Vingt ans après l’adhésion de la Chine à l’OMC, le multilatéralisme autrefois célébré est en souffrance.
Il est désormais urgent de réformer et renforcer cette organisation pour répondre aux défis de la numérisation et de la transition écologique.
Il est des anniversaires que personne n’a envie de fêter. L’adhésion de la Chine à l’Organisation mondiale du commerce (OMC) le 11 décembre 2001 a constitué un événement majeur, qui a profondément bouleversé les équilibres de l’économie mondiale. Pourtant, vingt ans après, ni Pékin ni les pays occidentaux ne se précipitent pour célébrer un multilatéralisme qui souffre de nombreux dysfonctionnements.
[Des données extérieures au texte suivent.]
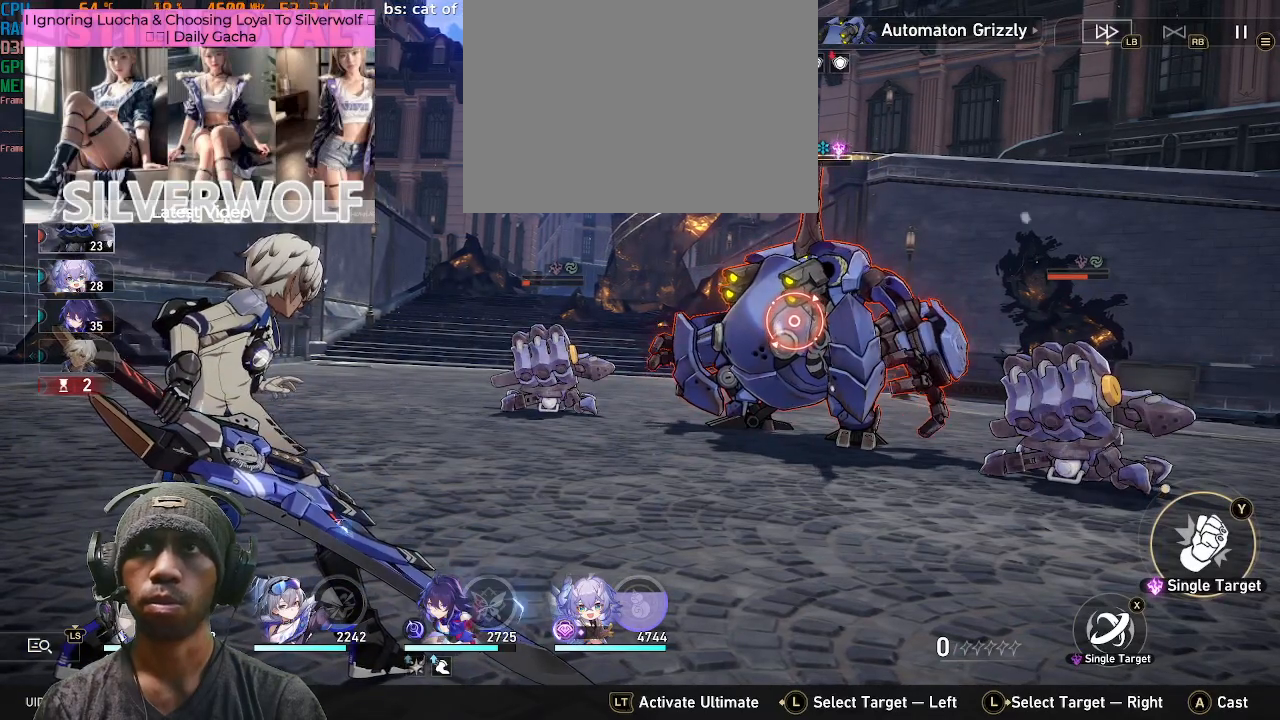
{"buttons": ["R2"], "left_stick": "center", "right_stick": "center", "events": []}
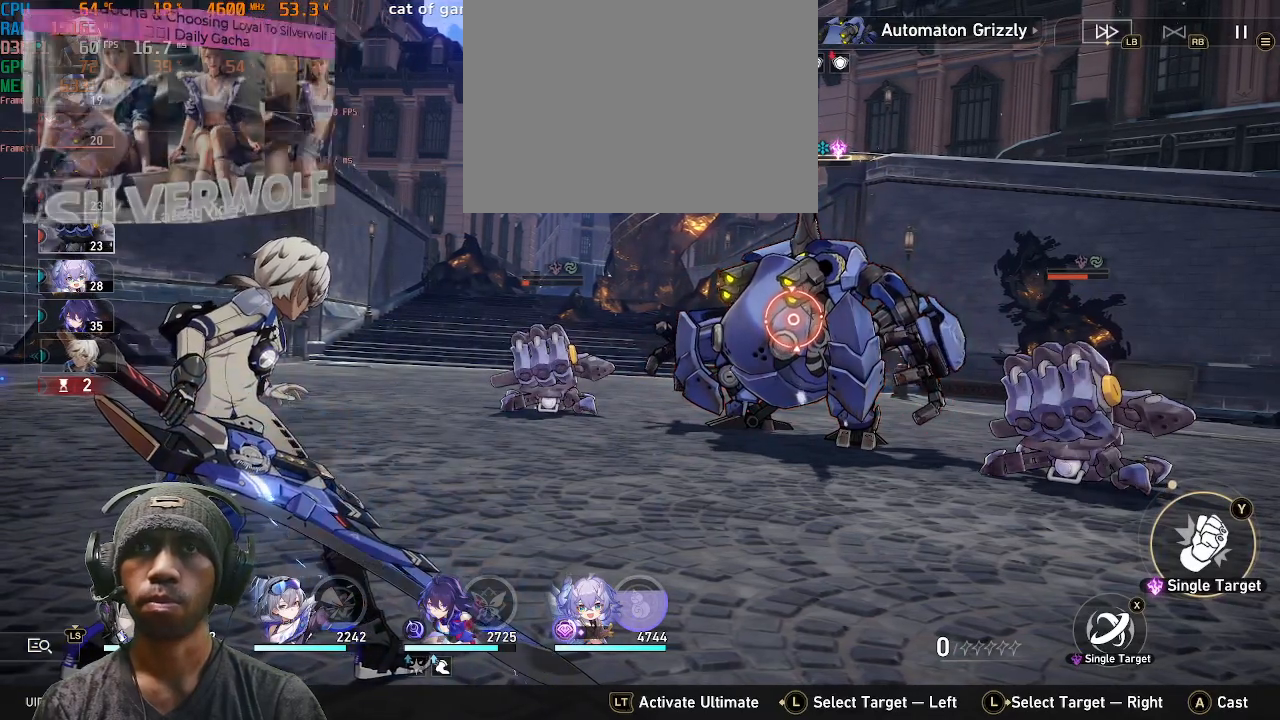
{"buttons": ["R2"], "left_stick": "center", "right_stick": "center", "events": []}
Après l’euphorie des débuts, qui ont dopé de façon spectaculaire les échanges internationaux, l’heure est à la défiance, au repli sur soi, aux accusations réciproques de déloyauté et à l’instrumentalisation du commerce à des fins géopolitiques.
L’état des lieux est alarmant. Tandis que les contentieux se multiplient, les barrières douanières et normatives se dressent un peu partout. Le dernier accord signé dans le cadre de l’OMC remonte désormais à plus de huit ans. Le travail de sape entrepris par l’ancien président des Etats-Unis Donald Trump a produit ses effets. L’organe de règlements des différends est toujours paralysé du fait de la mauvaise volonté américaine d’assurer la continuité de son fonctionnement.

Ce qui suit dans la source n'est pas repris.